> Your goal
With the line containing "Imobiliare Spania" as the final line, restate exactly every line of the data below from the first one onward, and copy no pictures.

> Input data

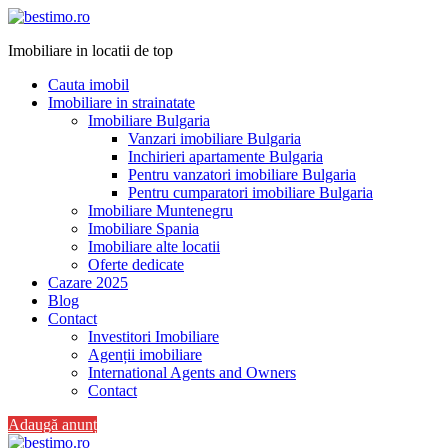
Imobiliare in locatii de top
Cauta imobil
Imobiliare in strainatate
Imobiliare Bulgaria
Vanzari imobiliare Bulgaria
Inchirieri apartamente Bulgaria
Pentru vanzatori imobiliare Bulgaria
Pentru cumparatori imobiliare Bulgaria
Imobiliare Muntenegru
Imobiliare Spania
Imobiliare alte locatii
Oferte dedicate
Cazare 2025
Blog
Contact
Investitori Imobiliare
Agenții imobiliare
International Agents and Owners
Contact
Adaugă anunț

> Reply to the task
Imobiliare in locatii de top
Cauta imobil
Imobiliare in strainatate
Imobiliare Bulgaria
Vanzari imobiliare Bulgaria
Inchirieri apartamente Bulgaria
Pentru vanzatori imobiliare Bulgaria
Pentru cumparatori imobiliare Bulgaria
Imobiliare Muntenegru
Imobiliare Spania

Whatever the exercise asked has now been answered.